If you ask a roomful of practicing gynaecologists in India what they wish their patients knew
before they started trying to conceive, you will get a remarkably consistent list. We pulled it
together from the specialists in our Cosma network. None of these are revolutionary — but
the absence of any one of them is the source of most of the avoidable stress, delays and
detours we see.
1. Your fertile window is shorter than you think and likely not when you think
The fertile window is roughly six days long: the five days before ovulation and the day of
ovulation itself. Sperm can survive in the female reproductive tract for up to five days; the
egg, once released, is viable for around 12 to 24 hours. That asymmetry is why intercourse
before ovulation matters more than intercourse after.
Most people assume ovulation happens on day 14 of every cycle. In reality, ovulation timing
varies by woman and by cycle. A 28-day cycle and a 32-day cycle do not ovulate on the
same day. Cycle tracking — through symptoms, basal body temperature, ovulation
prediction kits or a digital tool like FertiLens is how you replace assumption with
information.
2. "We are healthy" is not the same as "we are fertility-ready"
You can run marathons, eat clean, sleep eight hours and still have a fertility issue worth
knowing about. PCOS, sub-clinical thyroid disorders, low ovarian reserve, mild
endometriosis, and male-factor issues are all things that can sit silently behind a healthy
outward picture.
This is why a baseline assessment — even a basic one — is one of the highest-leverage
things you can do at the start of trying. Not because you are expecting a problem. Because if
there is one, finding it early is the single biggest thing you can do for your odds.
3. Male fertility is half the equation, even when nobody talks about it
Male-factor reasons account for roughly 40–50% of infertility cases worldwide, including in
India. And yet, in our experience, men are tested far less often than women — and almost
never first.
A semen analysis is one of the cheapest, fastest and most informative tests in fertility
medicine. Sperm count, motility and morphology can be assessed in a single test, in 2–3
days, for under ?2,000 in most Indian metros. There is no scenario in which testing both
partners early is a worse strategy than testing only the woman.
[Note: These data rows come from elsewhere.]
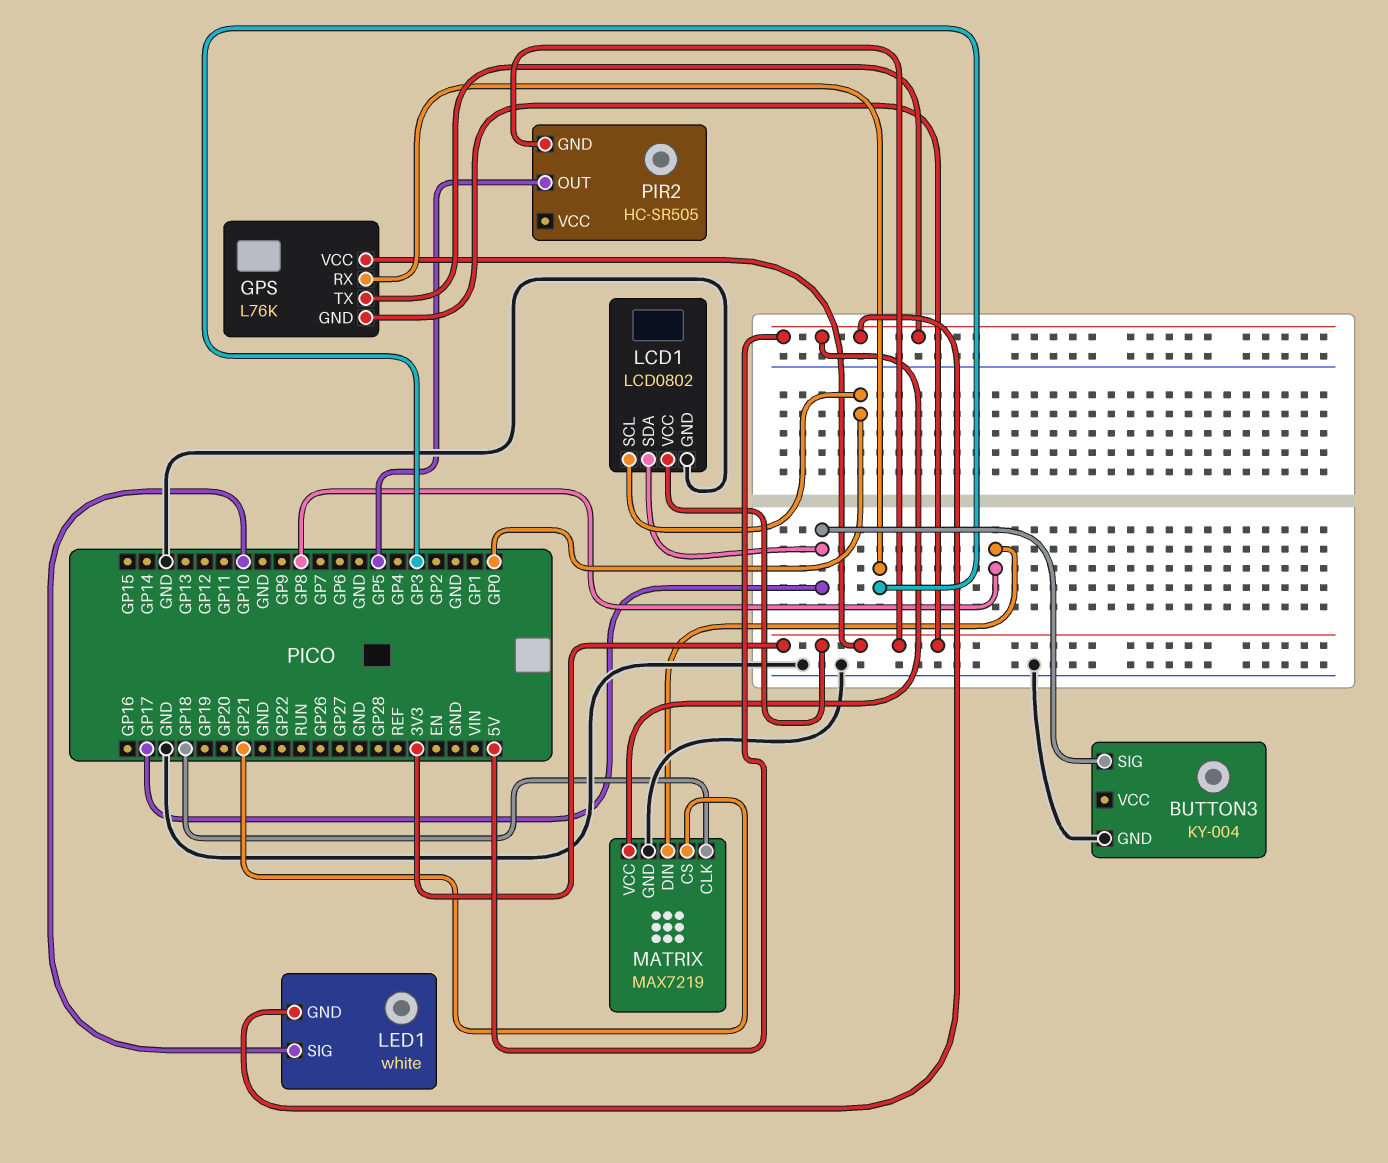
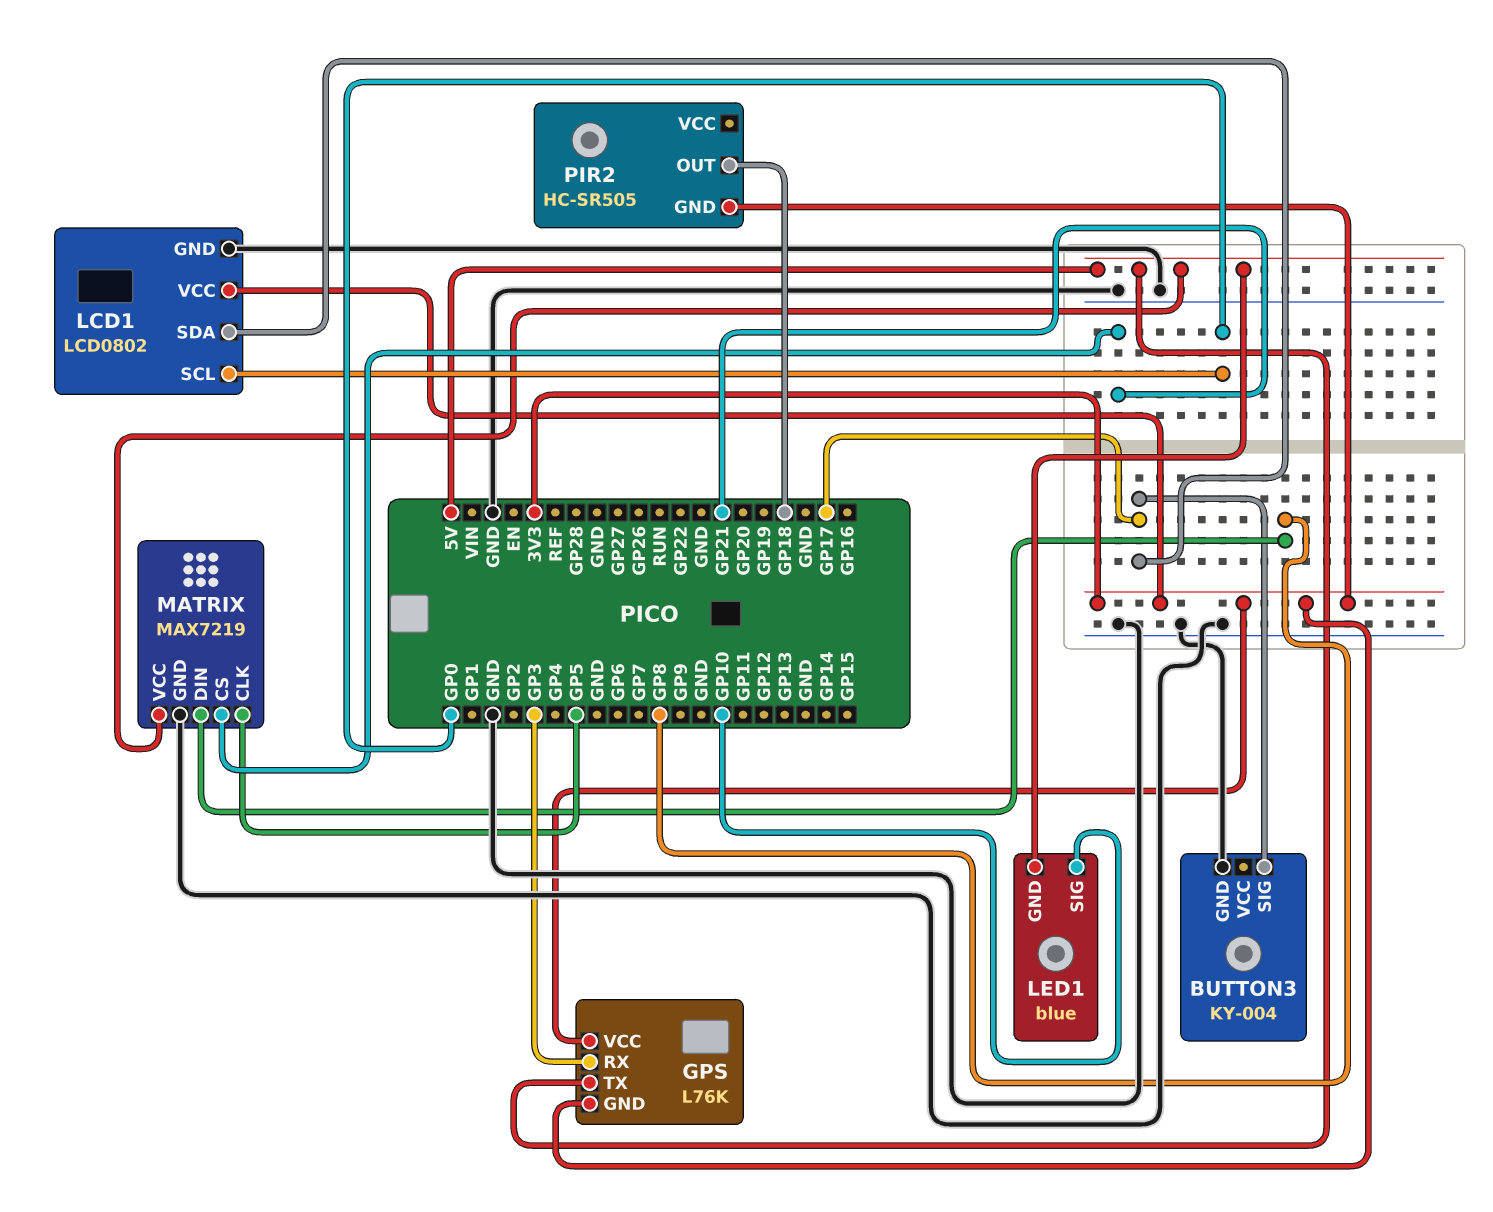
LED1: white -> blue
MATRIX pin CLK: GP18 -> GP5
PIR2 pin OUT: GP5 -> GP18

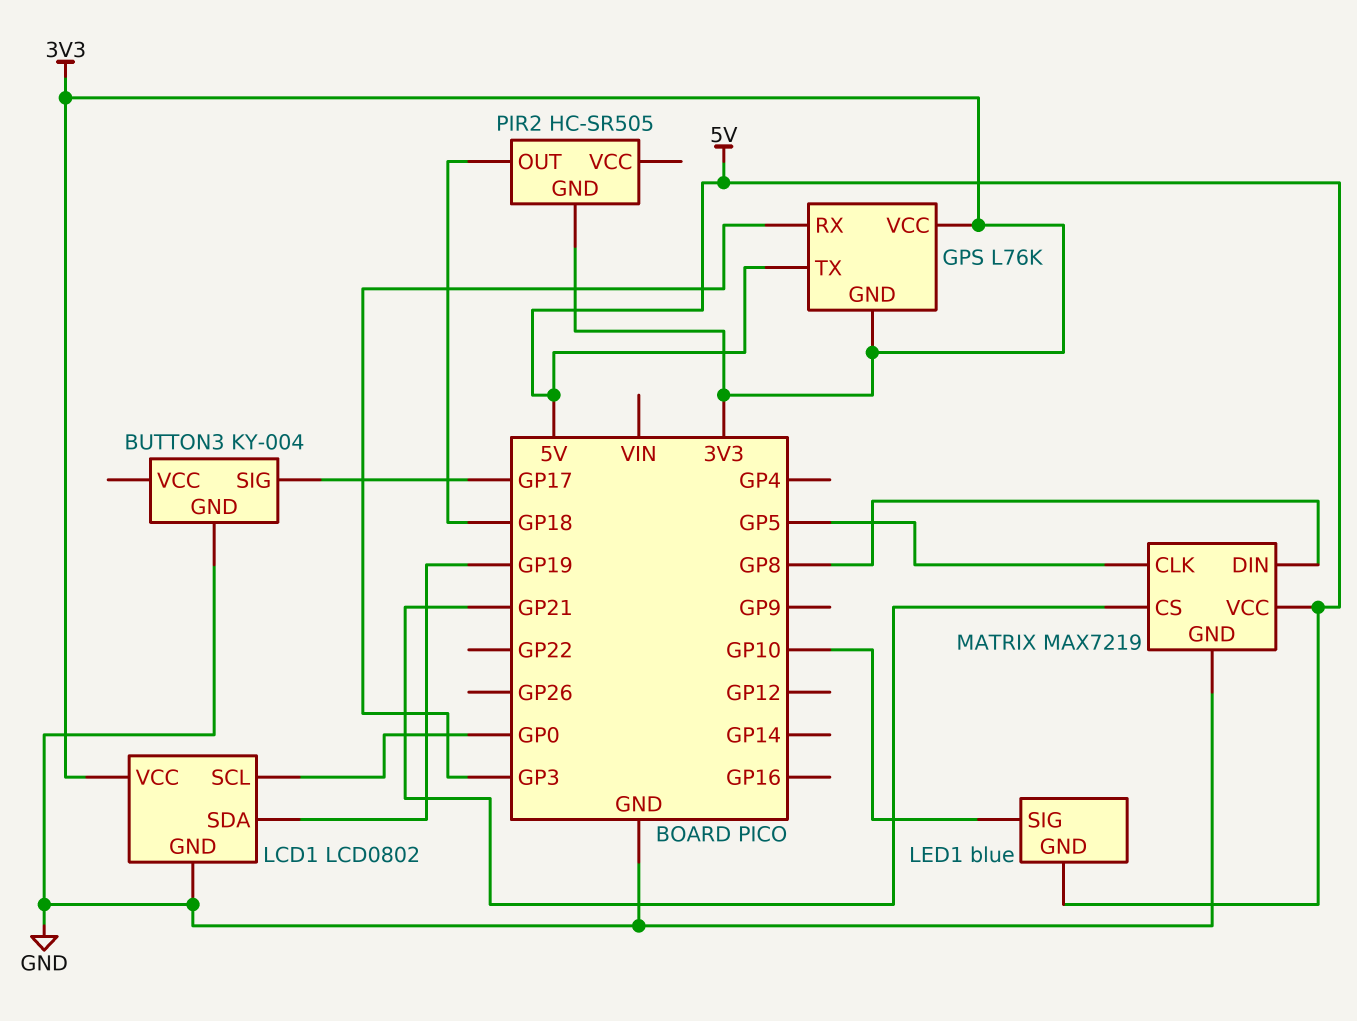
LCD1 pin SDA: GP17 -> GP19

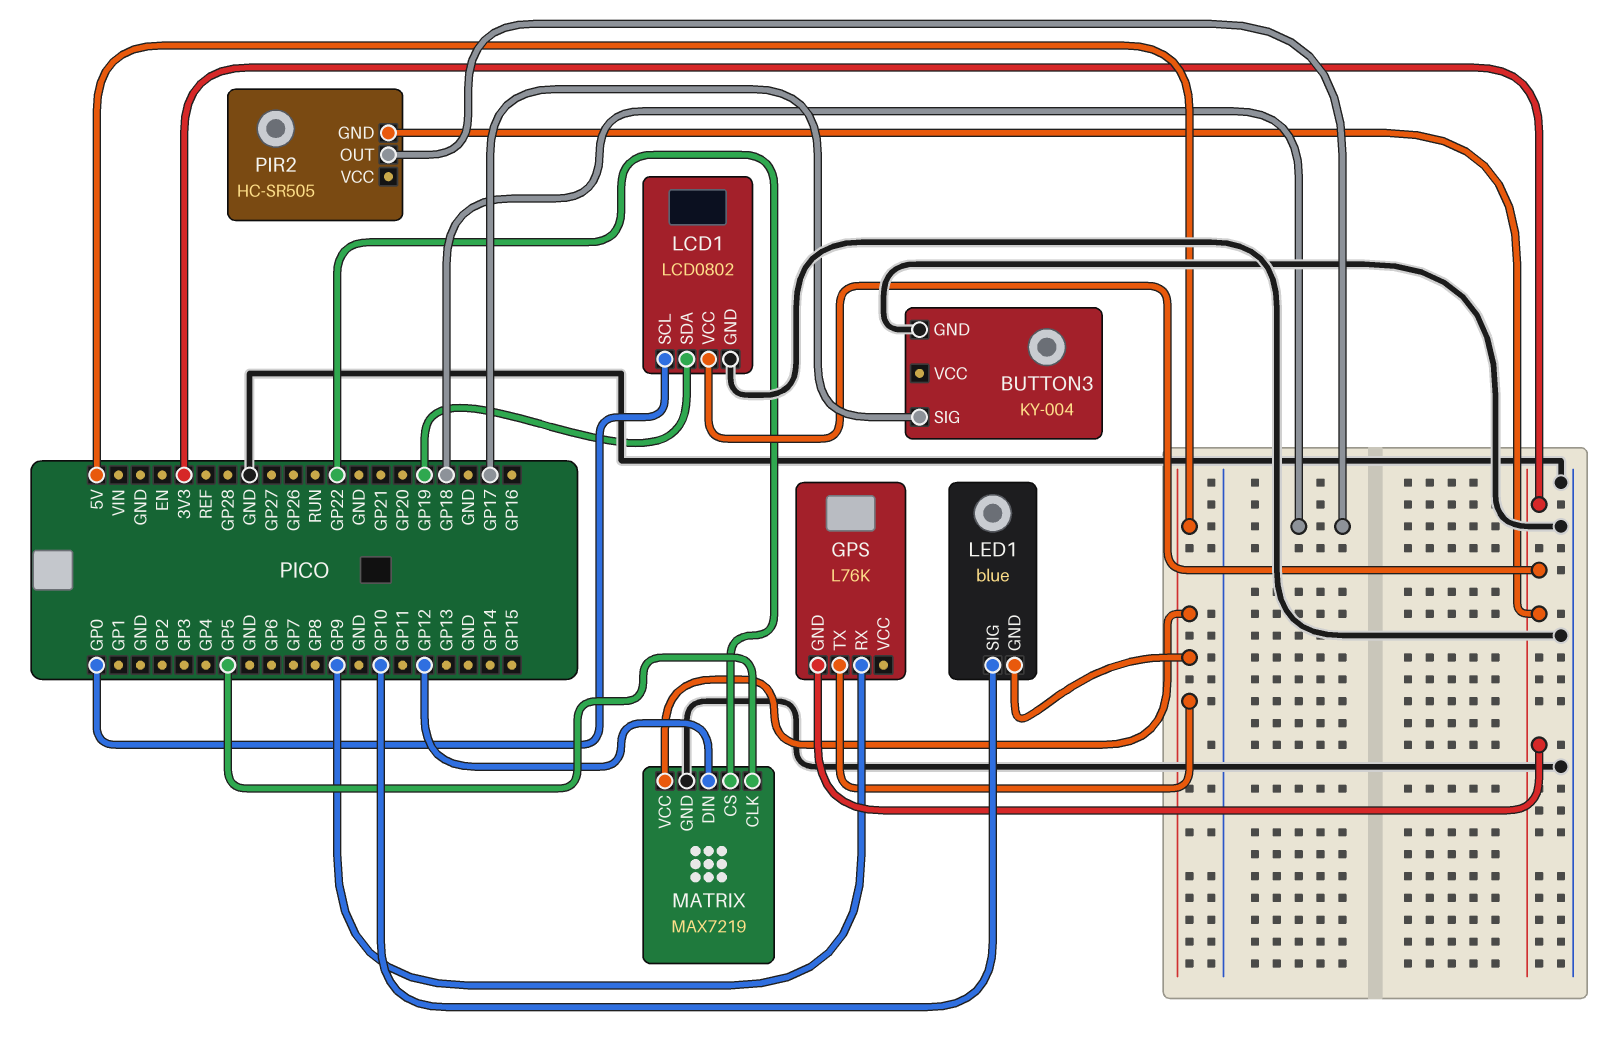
GPS pin RX: GP3 -> GP9
GPS pin VCC: 3V3 -> none
MATRIX pin CS: GP21 -> GP22
MATRIX pin DIN: GP8 -> GP12

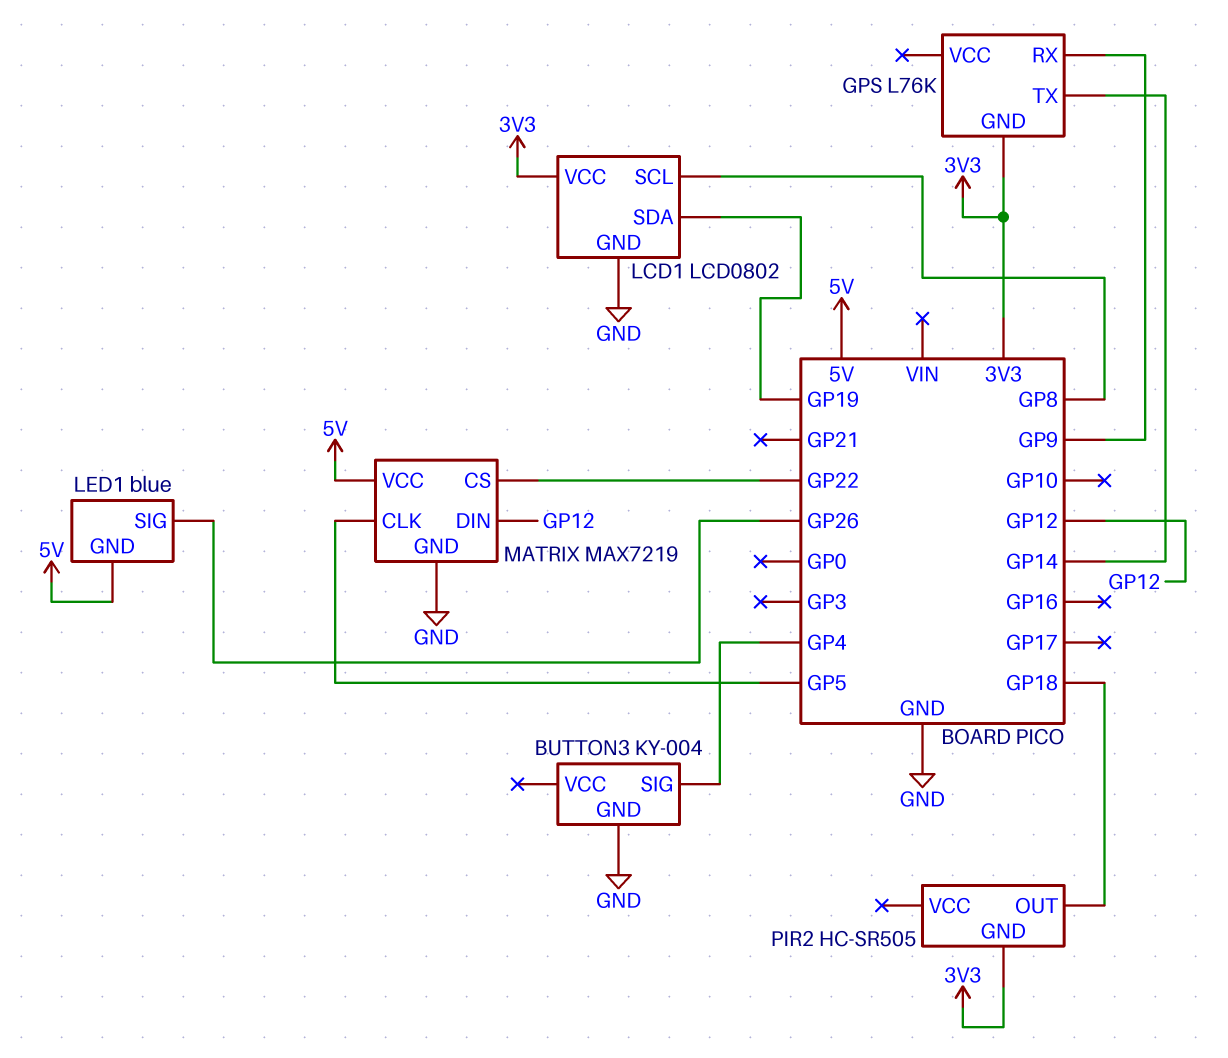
BUTTON3 pin SIG: GP17 -> GP4
GPS pin TX: 5V -> GP14
LCD1 pin SCL: GP0 -> GP8
LED1 pin SIG: GP10 -> GP26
4. Lifestyle changes take time to show up — start them at least three months before
you start trying
Sperm take roughly 72–90 days to develop. Egg quality is influenced by the months leading
up to ovulation, not just the days. Folic acid needs at least 4–8 weeks of daily intake to reach
the levels associated with reduced risk of neural tube defects.
This means the lifestyle changes you make on the day you start trying do not show up for
three months. The cleanest, highest-leverage move is a 90-day pre-conception runway:
better sleep, less alcohol, no smoking, structured exercise, folate-rich diet, and
supplementation as advised by your doctor.
5. Stress is real — but "just relax" is not a treatment
Stress affects fertility. That is true. But the well-meaning "just relax and it will happen" advice
is one of the most damaging things couples hear, because it shifts blame onto something the
couple cannot directly control, and delays them seeking actual evaluation.
If a structural or hormonal issue exists, no amount of relaxation fixes it. The right path is
structured: investigate first, then address modifiable factors — including stress — through
real interventions like sleep, therapy, exercise and, where helpful, structured cycle support.
The bonus point most doctors will not say out loud
Many Indian couples avoid seeing a fertility specialist because they fear being immediately
pushed toward IVF. That fear is not irrational — but it should not stop you from getting
tested. Testing is not a commitment to treatment. A good specialist will read your results, tell
you whether you are in a wait-and-watch zone, a lifestyle-and-cycle-support zone, or a
treatment zone. Most people, when they finally test, find they are in the first two.